BEGIN
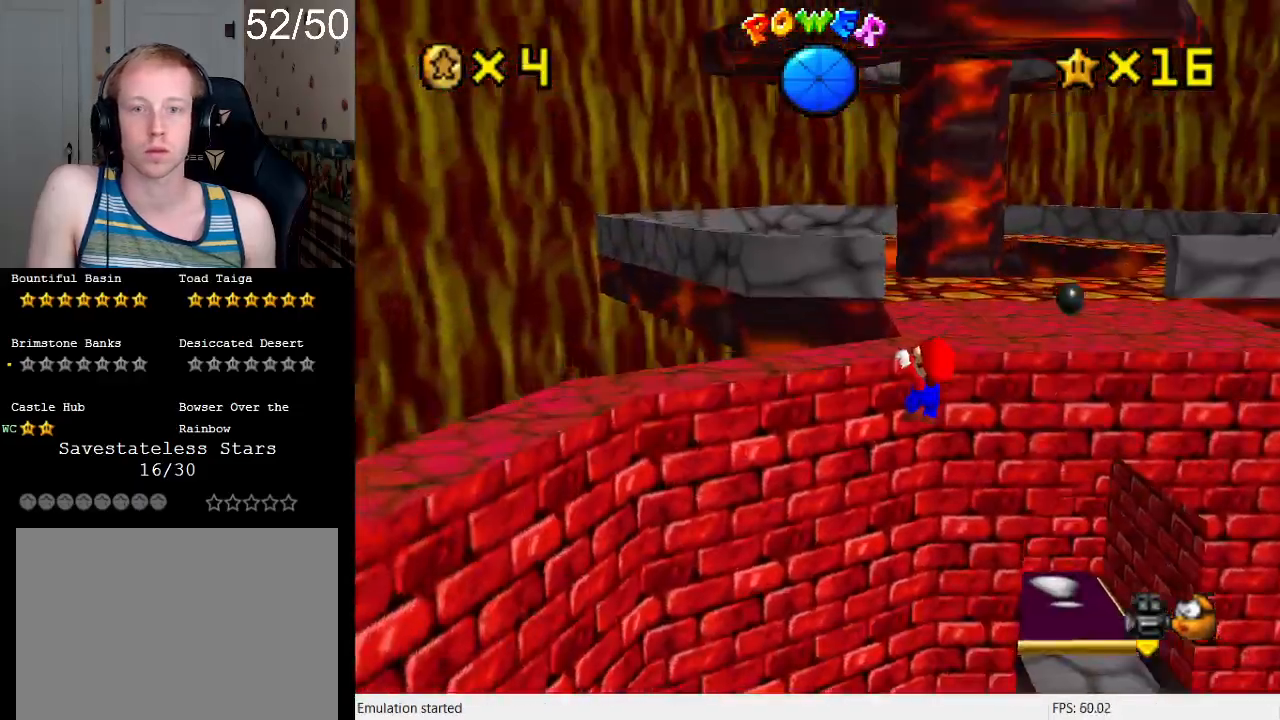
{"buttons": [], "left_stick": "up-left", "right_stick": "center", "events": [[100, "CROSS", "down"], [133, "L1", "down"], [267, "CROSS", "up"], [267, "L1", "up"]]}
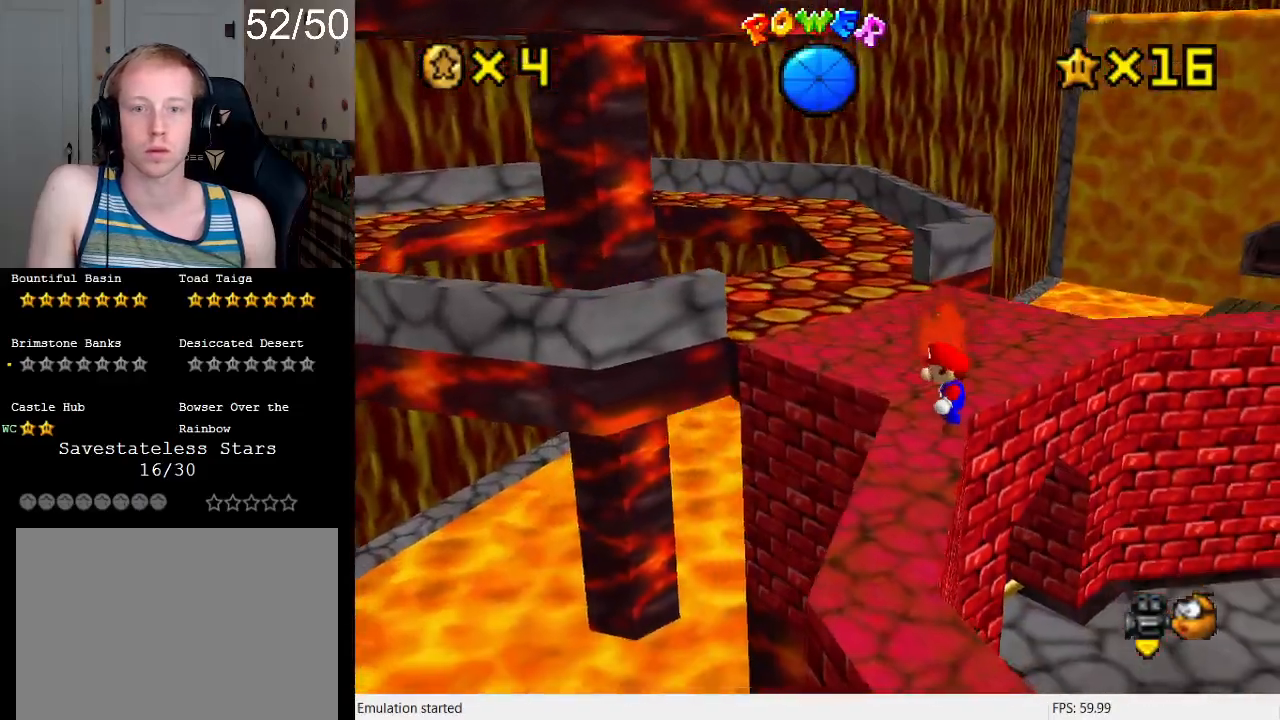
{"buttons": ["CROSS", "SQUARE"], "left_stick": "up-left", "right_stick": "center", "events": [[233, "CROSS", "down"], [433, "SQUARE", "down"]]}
END
BEGIN
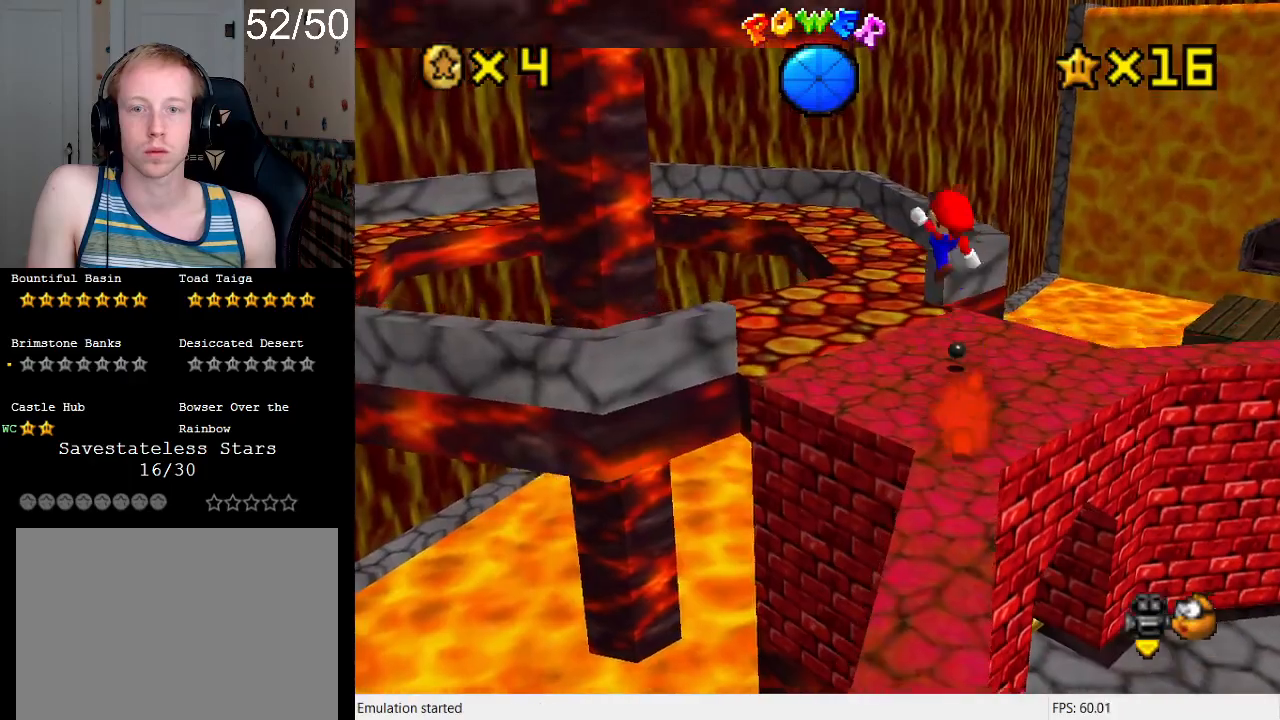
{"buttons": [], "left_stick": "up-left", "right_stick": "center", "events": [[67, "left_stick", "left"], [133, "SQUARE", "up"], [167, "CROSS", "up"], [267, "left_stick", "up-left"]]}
END
**Exercise aim**. Tally up the lines holding the word "SQUARE" in the data above, and answer with that figure only.

**Your response**. 2